The complete code listing:
section .data
msg db 'To whom it may concern, this information was written to the file', 0xa, 0
msg_done db 'File write complete.', 0xa, 0
msg_noarg db 'No argument available for filename.', 0xa, 0
msg_create_fail db 'File create failed.', 0xa, 0
buflen equ 32
nwln db 0xa
section .bss
fd_out resb 1
fd_in resb 1
flen resb 1
fnbuf resb buflen
section .text
global _start
; szstr computes the length of a string.
; edi - string address
; edx - contains string length (returned)
strsz:
xor ecx, ecx ; zero rcx
not ecx ; set rcx = -1 (uses bitwise id: ~x = -x-1)
xor al,al ; zero the al register (initialize to NUL)
cld ; clear the direction flag
repnz scasb ; get the string length (dec ecx through NUL)

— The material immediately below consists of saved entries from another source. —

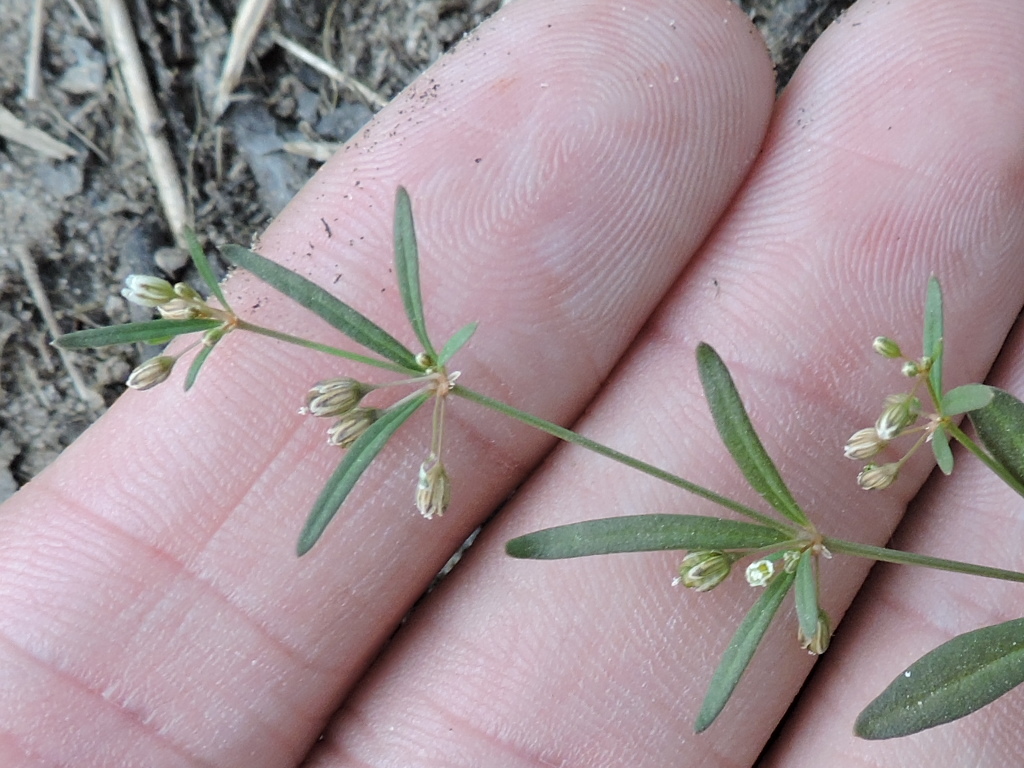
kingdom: Plantae
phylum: Tracheophyta
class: Magnoliopsida
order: Caryophyllales
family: Molluginaceae
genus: Mollugo
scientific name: Mollugo verticillata
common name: Green carpetweed
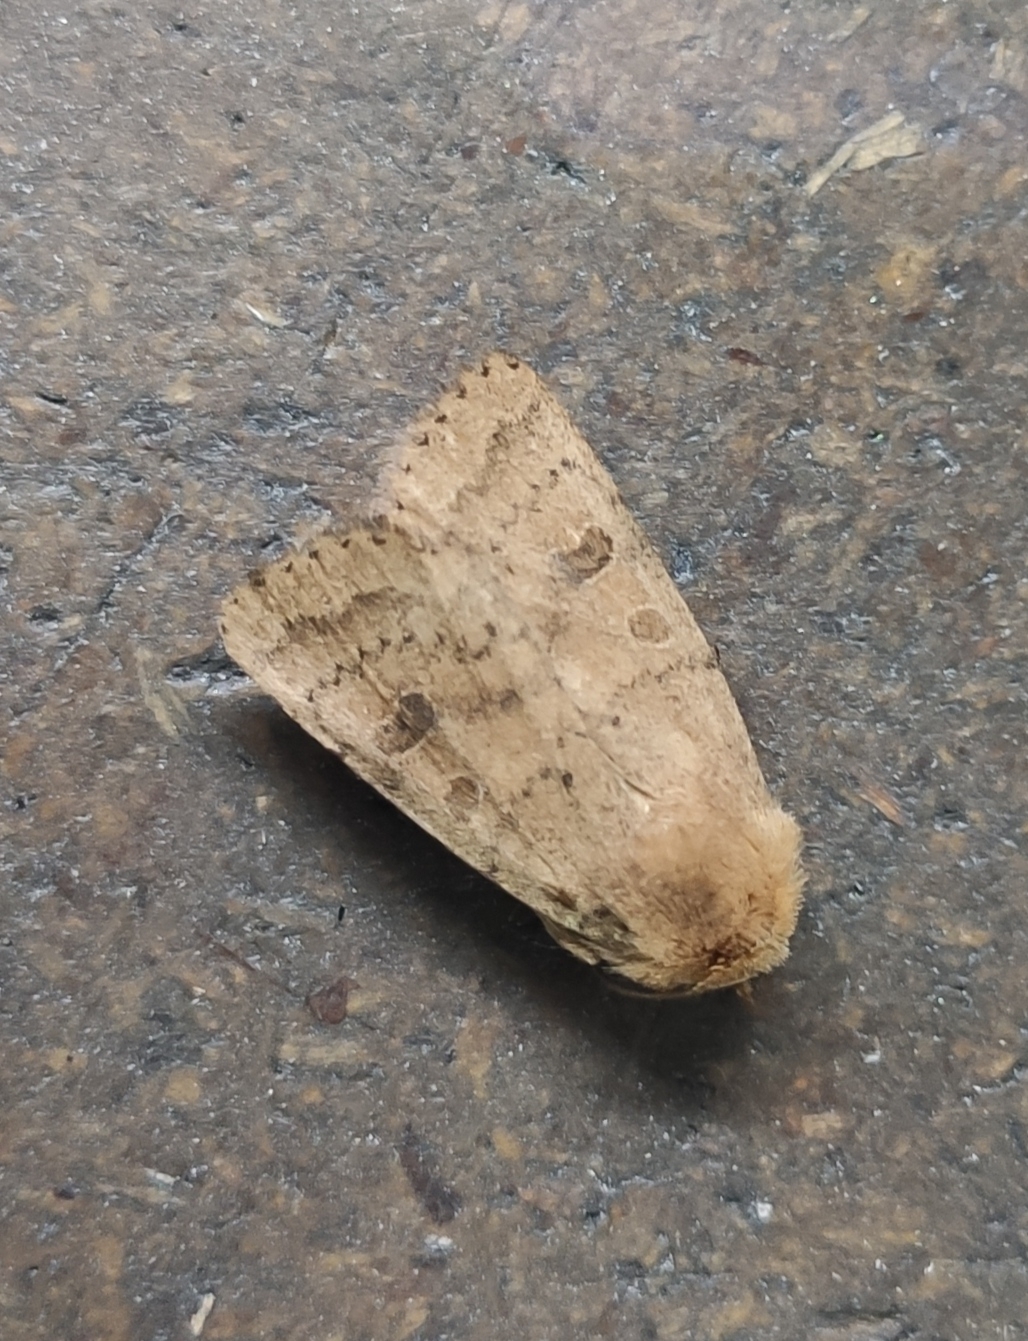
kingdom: Animalia
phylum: Arthropoda
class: Insecta
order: Lepidoptera
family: Noctuidae
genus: Hoplodrina
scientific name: Hoplodrina octogenaria
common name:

not ecx ; rev all bits of negative -> absolute value
dec ecx ; -1 to skip the null-term, ecx contains length
mov edx, ecx ; size returned in edx, ready to call write
ret
; strprn writes a string to the file descriptor.
; edi - string address
; edx - contains string length
strprn:
push edi ; push string address onto stack
call strsz ; call strsz to get length
pop ecx ; pop string to ecx esi (source index)
mov eax, 0x4 ; write/stdout number in eax (sys_write 4)
mov ebx, 0x1 ; set destination index to ebx (stdout 1)
int 0x80 ; call kernel
ret
; newln writes a newline to the file descriptor.
newln:
mov ecx, nwln ; set string index in ecx
mov ebx, 0x1 ; set destination index to (stdout 1)
mov edx, 0x1 ; set length of string in edx
mov eax, 0x4 ; mov write syscall number (4) to eax
int 0x80 ; call kernel
ret
; error function for no argument
noarg:
mov edi, msg_noarg ; error msg to edi for length calc
call strprn ; calc length and output to stdout
jmp exit
; error on fail to create file
errcf:
mov edi, msg_create_fail ; error msg to edi for length calc
call strprn ; calc length and output to stdout
jmp exit
_start: ; linker entry point
; get the file_name from stdin (argv[1])
add esp, 8 ; skip over argc and argv[0] on stack (2 ptr = +8)
pop ebx ; pop argv[1] to ebx
test ebx, ebx ; test if null, jump
jz noarg ; (if pop to ecx, use jecxz - no test required)
mov [fnbuf], ebx ; save the filename in fnbuf (FIXME)
push ebx ; save on stack since fnbuf is getting whacked
; output fnbuf to stdout (fnbuf is fine here)
mov edi, [fnbuf] ; load string in edi for length calc & output
call strprn ; calc length and output to stdout
call newln ; output newline to stdout
; create the file (fnbuf is corrupted by this call)
mov eax, 8 ; system call number (sys_creat)
mov ebx, [fnbuf] ; set ebx to filename (fine here)
mov ecx, 0420 ; 644 octal -rw-r--r--
int 0x80 ; call kernel
jc errcf ; if carry flag non-zero, jmp errcf
mov [fd_out], eax ; save file descriptor in fd_out
; write msg to file
mov edi, msg ; msg address to edi for length
call strsz ; calc length of message to write (ret in edx)
mov eax, 4 ; system call number (sys_write)
mov ebx, [fd_out] ; file descriptor
mov ecx, msg ; message to write
int 0x80 ; call kernel
; close the file
mov eax, 6 ; set eax sys_close
mov ebx, [fd_out] ; file descriptor in ebx
int 0x80
; print write done to stdout
mov edi, msg_done ; msg_done in ecx
call strprn ; calc length and output to stdout
; print file name to stdout
; mov edi, [fnbuf] ; fnbuf corrupted? Segment smashed?
pop edi ; pop original filename from stack
push edi ; save another copy since fnbuf is messed up
call strprn ; calc length and output to stdout
call newln ; output newline
jmp exit
exit:
xor ebx, ebx ; set exit code to 0
mov eax,1 ; system call number (sys_exit)
int 0x80 ; call kernel
I'm at a loss as to what has caused the corruption of fnbuf. Moreover, what could be affecting that address alone while everthing else seems to be working as intended. Any help will be appreciated.